Wrapping his oversized hands softly around the handles of the black bicycle with the wonky wheels and putting the rest of the scrap in his sack, he left the sleeping village, crossed the fields that now glowed with white powdery snow, and eventually he came to the secret door.  In all honesty, the door was not much of a secret; it was a big round thing made of oak, and it was built into the side of the hill.  In fact, the only thing that made it a secret was that there was no reason for anyone to walk over this way.  Of course, whilst finding the door would be relatively easy, getting into his house was not, because Volbert was no ordinary mole (you may have already noticed this, since he has a front door to his house, walks around villages at night and steals bicycles). Volbert was a magical mole, and with just a twitch of his pointy nose and a shake of his sausage fingers, Volbert could make amazing magical spells.  Every night (or morning, whichever the case may be) before Volbert goes to sleep, he shakes his fingers, twitches his nose, and the door to his house becomes just a door leading to nowhere; anyone who finds it and opens it would just see the other side of the hill, like it was just resting in the dirt. 

He pulled the large door open, and carelessly rolled the bicycle through the gaping hole.  The snow was coming down very heavily now, and he shook it off his patchwork cloak.  Stifling a yawn with the back of one big hand, he thought of how much fun the children of Daisyfield will have playing in the snow.  He smiled to himself, but it was a sad smile.  Volbert had never played in the snow before . . . Volbert had never really played with anyone before; he was always too big to play with other little moles (not that Volbert had ever been little) and the children would be scared of him . . . probably the  grown-ups would be too.

He picked up the black bicycle with the wonky wheels once more, and shuffled along the completely black corridor (which, with his mole eyes, he could see perfectly in) towards the orange glow coming from the end, where the main room was.  Once entering the living room, he took off his patchwork cape and hung it on a tree-root peg.  The air that came into his house with him had woken up the embers of the fire, but Volbert flicked another log onto it with his foot (it was a very cold night).  He made his way to the pyramid of junk that filled the middle of the room; half-broken cups here, a bent spoon there, broken oil lamps, a rocking horse that didn’t rock and a light bulb with no light and no bulb were just a few of the oddities he had collected on his visits to Daisyfield.  He always found it incredible how much perfectly good stuff people threw away as rubbish.

He rested the black bicycle with wonky wheels against the mountain, and removed from his shoulder sack a copper kettle and a battered brass birdcage.  He looked fondly at his collection of ‘junk’ the humans had basically given to him; one day he would get around to repairing everything and returning it all as good as it was new – he would! He promised himself . . . but right now, the fire was warm, and he was cold, and his chair was comfy, and his feet were sore, and he was so very tired.  Shuffling clumsily over to his tattered armchair, he slumped into it, and folded one leg over the other.  Did I lock the door? he thought drowsily to himself.  Oddly, his last awake thoughts were of the children playing in the snow.  He thought to himself how much fun it would be to throw a snowball . . . but then thought about how unfunny it would be to be hit with a snowball.  His tired eyes looked around the room.  

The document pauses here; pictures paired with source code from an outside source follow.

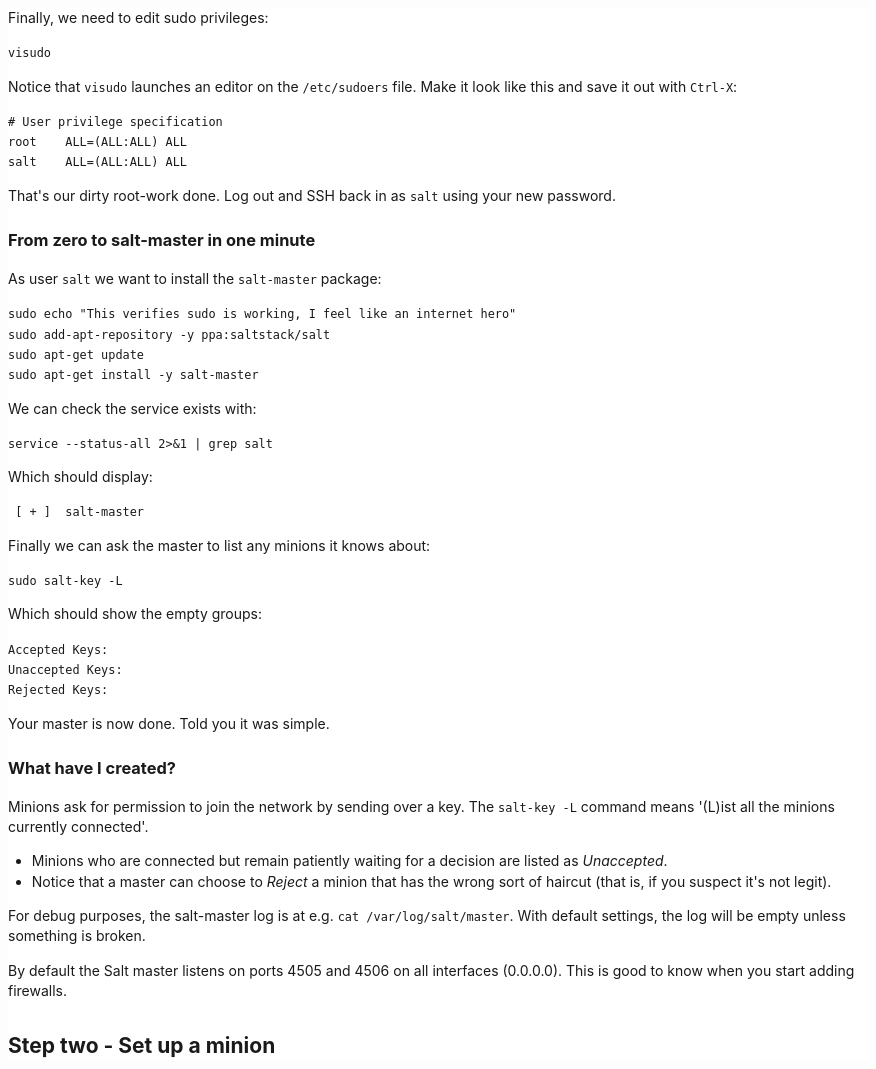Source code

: Finally, we need to edit sudo privileges:

    visudo

Notice that `visudo` launches an editor on the `/etc/sudoers` file. Make it look like this and save it out with `Ctrl-X`:

    # User privilege specification
    root    ALL=(ALL:ALL) ALL
    salt    ALL=(ALL:ALL) ALL

That's our dirty root-work done. Log out and SSH back in as `salt` using your new password.

### From zero to salt-master in one minute

As user `salt` we want to install the `salt-master` package:

    sudo echo "This verifies sudo is working, I feel like an internet hero"
    sudo add-apt-repository -y ppa:saltstack/salt
    sudo apt-get update
    sudo apt-get install -y salt-master

We can check the service exists with:

    service --status-all 2>&1 | grep salt

Which should display:

     [ + ]  salt-master

Finally we can ask the master to list any minions it knows about:

    sudo salt-key -L
    
Which should show the empty groups:

    Accepted Keys:
    Unaccepted Keys:
    Rejected Keys:

Your master is now done. Told you it was simple.

### What have I created?

Minions ask for permission to join the network by sending over a key. The `salt-key -L` command means '(L)ist all the minions currently connected'.

- Minions who are connected but remain patiently waiting for a decision are listed as *Unaccepted*.
- Notice that a master can choose to *Reject* a minion that has the wrong sort of haircut (that is, if you suspect it's not legit).

For debug purposes, the salt-master log is at e.g. `cat /var/log/salt/master`. With default settings, the log will be empty unless something is broken.

By default the Salt master listens on ports 4505 and 4506 on all interfaces (0.0.0.0). This is good to know when you start adding firewalls.

## Step two - Set up a minion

With the glow of the fire, he could make out the shape of Morris, the old grey badger, curled up asleep inside a giant black cooking pot tipped on its side.  Over there, a big red bushy tail fountaining out of a chipped blue and white striped mug gave away Flake the squirrel’s sleeping place.  On a pile of worn out rugs close to the fire rested Millie the fox.  How could Volbert feel lonely, when he had all of his friends living with him?  With a silly smile, one more yawn, and asking himself once more whether he had remembered to lock the door (and then convinced himself that he had), Volbert pulled the knitted blanket over his big body, and fell asleep by the fire.